The secretary of state, one of only two offices required by the state Constitution, handles more than just election issues. Tourism and historic and cultural commissions are also responsibilities of the secretary of state. A former Passaic County freeholder, Way said she would work to support all the missions of her office. Murphy said she is the best person for the job, describing her as “a leader who understands both business and law, who respects the vast cultures which make our state a melting pot, and who has the tested leadership skills necessary for guiding a department with such broad and varied mandates.”
John Currie, the chairman of the New Jersey Democratic State Committee and longtime party chair in Passaic County, praised Murphy’s choice.

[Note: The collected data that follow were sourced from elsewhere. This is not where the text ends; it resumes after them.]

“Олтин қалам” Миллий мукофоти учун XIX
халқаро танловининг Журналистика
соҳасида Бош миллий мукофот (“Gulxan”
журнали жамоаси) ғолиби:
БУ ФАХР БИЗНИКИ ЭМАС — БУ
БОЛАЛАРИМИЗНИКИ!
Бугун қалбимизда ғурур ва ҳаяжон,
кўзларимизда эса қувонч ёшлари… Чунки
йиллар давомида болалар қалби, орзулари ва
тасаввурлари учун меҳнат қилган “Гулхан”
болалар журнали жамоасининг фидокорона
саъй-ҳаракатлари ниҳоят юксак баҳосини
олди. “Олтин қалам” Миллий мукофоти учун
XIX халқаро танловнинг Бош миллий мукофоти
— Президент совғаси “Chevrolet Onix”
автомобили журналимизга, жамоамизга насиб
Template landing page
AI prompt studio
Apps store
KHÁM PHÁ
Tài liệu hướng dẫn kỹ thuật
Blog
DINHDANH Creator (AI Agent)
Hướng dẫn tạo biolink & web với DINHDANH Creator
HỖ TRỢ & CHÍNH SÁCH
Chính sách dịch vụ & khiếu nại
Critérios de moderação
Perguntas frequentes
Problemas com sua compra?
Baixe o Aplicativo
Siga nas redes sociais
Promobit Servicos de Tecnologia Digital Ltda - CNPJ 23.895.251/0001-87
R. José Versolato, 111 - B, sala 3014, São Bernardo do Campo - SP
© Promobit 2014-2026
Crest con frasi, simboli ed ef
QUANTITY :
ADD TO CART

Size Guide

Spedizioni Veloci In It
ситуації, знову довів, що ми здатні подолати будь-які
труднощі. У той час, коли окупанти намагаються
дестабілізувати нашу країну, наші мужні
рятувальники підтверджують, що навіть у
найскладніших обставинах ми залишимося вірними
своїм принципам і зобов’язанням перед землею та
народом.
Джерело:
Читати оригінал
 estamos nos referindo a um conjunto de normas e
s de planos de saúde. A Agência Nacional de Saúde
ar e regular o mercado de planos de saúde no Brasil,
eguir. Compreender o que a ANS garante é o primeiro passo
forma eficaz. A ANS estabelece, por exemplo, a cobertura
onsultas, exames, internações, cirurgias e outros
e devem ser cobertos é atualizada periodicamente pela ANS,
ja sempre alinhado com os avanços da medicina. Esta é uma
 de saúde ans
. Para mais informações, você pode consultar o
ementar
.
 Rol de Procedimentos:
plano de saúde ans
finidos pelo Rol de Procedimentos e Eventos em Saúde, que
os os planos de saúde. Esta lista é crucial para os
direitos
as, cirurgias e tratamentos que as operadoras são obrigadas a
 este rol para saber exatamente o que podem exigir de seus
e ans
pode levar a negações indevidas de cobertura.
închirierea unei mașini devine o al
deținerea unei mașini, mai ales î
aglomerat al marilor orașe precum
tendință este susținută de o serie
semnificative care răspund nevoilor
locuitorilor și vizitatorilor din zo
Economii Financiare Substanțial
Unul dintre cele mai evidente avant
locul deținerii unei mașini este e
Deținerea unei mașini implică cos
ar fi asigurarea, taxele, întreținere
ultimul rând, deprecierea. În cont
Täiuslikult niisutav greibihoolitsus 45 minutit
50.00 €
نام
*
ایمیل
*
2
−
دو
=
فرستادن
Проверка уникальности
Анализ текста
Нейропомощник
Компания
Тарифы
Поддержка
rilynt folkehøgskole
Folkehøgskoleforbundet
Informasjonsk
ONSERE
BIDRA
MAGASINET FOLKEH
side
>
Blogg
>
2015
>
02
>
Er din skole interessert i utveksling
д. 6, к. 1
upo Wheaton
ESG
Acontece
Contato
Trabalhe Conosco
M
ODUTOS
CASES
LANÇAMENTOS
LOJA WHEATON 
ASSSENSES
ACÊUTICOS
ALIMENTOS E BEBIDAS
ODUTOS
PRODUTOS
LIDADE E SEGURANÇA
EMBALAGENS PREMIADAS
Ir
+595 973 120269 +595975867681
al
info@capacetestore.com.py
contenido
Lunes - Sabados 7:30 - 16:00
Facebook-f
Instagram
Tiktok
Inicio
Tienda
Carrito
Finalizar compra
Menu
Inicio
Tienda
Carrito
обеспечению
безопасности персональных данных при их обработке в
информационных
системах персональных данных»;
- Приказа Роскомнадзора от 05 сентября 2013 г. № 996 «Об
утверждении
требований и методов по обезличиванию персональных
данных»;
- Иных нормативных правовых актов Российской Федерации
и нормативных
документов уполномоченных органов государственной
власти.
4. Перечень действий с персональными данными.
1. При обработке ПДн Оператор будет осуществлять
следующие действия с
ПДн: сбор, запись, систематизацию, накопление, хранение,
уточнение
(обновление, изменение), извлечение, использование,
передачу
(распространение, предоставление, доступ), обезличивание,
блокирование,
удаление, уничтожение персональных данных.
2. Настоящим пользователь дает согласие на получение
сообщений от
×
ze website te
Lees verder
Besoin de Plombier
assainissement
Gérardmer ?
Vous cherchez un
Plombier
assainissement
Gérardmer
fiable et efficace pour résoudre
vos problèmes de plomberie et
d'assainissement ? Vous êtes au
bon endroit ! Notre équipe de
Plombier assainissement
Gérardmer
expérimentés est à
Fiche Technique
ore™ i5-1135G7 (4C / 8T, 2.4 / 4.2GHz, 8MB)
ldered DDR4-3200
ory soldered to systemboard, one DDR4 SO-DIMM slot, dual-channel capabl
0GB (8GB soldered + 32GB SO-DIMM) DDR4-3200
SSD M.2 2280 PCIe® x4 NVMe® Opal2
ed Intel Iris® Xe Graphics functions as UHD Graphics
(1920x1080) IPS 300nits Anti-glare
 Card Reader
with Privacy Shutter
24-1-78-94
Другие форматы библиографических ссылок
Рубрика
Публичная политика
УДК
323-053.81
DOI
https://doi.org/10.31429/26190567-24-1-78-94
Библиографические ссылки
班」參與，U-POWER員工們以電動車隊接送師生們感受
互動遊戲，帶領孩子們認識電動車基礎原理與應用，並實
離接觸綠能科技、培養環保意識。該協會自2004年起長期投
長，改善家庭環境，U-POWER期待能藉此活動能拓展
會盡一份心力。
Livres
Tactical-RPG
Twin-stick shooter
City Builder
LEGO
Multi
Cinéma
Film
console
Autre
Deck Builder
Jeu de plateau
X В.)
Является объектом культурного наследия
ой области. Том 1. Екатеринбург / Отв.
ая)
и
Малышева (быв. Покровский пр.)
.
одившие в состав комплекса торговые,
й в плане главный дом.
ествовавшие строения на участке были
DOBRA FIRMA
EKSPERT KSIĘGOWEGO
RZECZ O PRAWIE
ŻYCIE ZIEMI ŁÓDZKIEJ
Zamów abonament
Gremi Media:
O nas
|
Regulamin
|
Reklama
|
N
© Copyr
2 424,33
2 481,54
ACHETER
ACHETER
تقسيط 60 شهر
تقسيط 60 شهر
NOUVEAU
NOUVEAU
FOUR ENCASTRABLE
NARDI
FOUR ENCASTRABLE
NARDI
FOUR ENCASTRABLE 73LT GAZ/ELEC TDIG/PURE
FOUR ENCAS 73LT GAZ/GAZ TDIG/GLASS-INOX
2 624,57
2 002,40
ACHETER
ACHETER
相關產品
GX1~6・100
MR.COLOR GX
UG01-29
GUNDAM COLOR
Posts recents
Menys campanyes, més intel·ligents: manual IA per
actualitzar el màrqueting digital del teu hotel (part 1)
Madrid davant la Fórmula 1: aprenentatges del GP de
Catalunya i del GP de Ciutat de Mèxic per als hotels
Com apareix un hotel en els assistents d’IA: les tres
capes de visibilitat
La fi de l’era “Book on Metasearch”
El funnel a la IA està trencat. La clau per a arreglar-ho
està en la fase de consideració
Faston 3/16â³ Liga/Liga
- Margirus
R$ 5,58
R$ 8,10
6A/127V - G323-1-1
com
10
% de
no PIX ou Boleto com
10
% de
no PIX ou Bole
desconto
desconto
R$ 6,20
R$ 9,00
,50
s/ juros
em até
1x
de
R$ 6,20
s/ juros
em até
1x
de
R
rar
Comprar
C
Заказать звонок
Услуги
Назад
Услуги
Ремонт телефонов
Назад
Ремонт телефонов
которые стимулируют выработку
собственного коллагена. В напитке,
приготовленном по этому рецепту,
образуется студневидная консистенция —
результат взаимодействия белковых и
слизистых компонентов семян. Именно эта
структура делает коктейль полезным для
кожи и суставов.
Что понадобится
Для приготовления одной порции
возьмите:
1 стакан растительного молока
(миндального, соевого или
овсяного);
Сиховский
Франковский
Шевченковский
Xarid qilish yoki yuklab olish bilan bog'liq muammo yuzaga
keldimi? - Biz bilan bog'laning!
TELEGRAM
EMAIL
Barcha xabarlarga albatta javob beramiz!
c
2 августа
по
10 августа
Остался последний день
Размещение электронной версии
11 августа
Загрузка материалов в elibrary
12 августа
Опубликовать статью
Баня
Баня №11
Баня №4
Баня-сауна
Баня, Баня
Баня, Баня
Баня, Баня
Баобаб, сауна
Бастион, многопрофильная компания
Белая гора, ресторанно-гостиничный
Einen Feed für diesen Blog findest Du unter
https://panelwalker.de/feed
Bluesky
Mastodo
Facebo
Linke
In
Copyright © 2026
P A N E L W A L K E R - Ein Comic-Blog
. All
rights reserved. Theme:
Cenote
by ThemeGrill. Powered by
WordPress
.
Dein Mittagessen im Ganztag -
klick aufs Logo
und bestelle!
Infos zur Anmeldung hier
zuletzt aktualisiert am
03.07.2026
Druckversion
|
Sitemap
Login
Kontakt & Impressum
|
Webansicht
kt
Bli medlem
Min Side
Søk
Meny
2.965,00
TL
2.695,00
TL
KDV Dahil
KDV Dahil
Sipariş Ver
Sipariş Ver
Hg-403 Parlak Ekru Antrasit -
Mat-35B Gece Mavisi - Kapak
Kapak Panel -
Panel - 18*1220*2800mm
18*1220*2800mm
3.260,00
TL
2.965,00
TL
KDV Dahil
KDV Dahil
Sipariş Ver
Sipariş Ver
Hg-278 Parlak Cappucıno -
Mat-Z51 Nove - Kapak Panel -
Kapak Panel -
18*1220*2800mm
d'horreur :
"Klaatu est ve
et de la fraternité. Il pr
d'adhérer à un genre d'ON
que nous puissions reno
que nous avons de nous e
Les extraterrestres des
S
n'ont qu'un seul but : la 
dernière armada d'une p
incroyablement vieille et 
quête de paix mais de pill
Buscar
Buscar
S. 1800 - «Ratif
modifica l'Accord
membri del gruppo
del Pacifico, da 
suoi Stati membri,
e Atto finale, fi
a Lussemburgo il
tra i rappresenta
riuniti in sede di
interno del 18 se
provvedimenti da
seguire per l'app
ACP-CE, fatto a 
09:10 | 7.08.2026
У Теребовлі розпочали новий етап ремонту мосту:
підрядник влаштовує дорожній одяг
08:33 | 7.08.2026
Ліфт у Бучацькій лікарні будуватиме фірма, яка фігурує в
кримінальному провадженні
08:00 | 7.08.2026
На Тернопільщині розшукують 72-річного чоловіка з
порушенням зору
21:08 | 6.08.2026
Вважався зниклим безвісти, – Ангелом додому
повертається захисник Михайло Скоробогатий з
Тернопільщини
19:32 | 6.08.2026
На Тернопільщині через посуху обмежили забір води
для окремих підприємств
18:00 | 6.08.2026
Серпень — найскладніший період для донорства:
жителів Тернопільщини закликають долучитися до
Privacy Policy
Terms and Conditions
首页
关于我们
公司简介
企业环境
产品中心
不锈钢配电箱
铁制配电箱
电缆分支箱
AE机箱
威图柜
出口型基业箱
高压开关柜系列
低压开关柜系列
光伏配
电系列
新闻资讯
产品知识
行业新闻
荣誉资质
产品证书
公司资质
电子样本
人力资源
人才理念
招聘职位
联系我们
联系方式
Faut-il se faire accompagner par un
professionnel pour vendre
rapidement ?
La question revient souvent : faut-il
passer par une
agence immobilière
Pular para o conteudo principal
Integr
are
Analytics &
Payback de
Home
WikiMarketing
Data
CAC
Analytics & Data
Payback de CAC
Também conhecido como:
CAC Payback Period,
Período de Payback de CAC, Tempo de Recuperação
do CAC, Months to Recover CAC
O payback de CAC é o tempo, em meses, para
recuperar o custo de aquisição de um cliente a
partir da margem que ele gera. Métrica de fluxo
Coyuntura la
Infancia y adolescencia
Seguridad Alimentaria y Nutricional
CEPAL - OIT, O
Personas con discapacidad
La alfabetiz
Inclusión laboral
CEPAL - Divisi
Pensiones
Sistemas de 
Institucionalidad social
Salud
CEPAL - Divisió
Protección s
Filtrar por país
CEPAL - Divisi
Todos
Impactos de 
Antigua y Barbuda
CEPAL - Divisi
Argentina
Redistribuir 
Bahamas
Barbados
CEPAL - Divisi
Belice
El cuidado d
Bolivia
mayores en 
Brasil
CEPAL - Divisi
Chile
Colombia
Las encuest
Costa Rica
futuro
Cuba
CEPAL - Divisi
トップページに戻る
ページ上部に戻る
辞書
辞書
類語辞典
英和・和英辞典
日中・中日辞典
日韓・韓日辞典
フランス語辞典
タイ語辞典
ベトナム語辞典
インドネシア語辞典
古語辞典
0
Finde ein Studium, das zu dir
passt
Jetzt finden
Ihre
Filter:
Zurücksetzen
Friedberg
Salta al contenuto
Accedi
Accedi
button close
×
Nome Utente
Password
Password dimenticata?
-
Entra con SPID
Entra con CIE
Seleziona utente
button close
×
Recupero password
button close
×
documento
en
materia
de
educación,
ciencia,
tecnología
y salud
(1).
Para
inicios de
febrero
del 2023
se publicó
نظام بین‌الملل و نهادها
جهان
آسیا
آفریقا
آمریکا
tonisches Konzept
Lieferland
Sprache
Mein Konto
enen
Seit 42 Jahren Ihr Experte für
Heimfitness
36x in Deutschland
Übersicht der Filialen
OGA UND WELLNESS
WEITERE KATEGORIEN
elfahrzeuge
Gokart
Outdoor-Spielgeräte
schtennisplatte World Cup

“I know Tahesha Way well from her extensive work in Passaic County,” Currie said. “She is a dynamic and inspiring leader who adds additional competence and diversity to the Governor-elect’s cabinet. At a time when Republicans like President Donald Trump are manufacturing fear and electoral apathy, while enabling bigotry, it is important to have a capable administrator of our state's elections — someone who will focus on encouraging, not discouraging, participation and protecting the rights of all eligible voters.”
Described by some Democrats as one of the party’s rising stars, Way is currently special counsel to the Passaic County Board of Social Services. She earned an undergraduate degree in English and American Literature from Brown University. She got her law degree from the University of Virginia School of Law. She worked as a private practice lawyer in Totowa and has taught English and administrative law and practice at Fairleigh Dickinson University.
Appointed to a seat on the Passaic County Board of Chosen Freeholders in July 2006, Way later was elected to a full term and served as the board’s director in 2009. She also served as a member of the Highlands Water Protection and Planning Council during the period in which it adopted its controversial regional master plan. She went on to serve as a state administrative law judge for about five years.
Born in the Bronx, NY, Way now lives in Wayne with her husband Charles, a former New York Giants football player, and their four daughters. Both Tahesha and Charles Way have been working with Susan G. Komen North Jersey to raise funds and support breast cancer survivorship programs in North Jersey.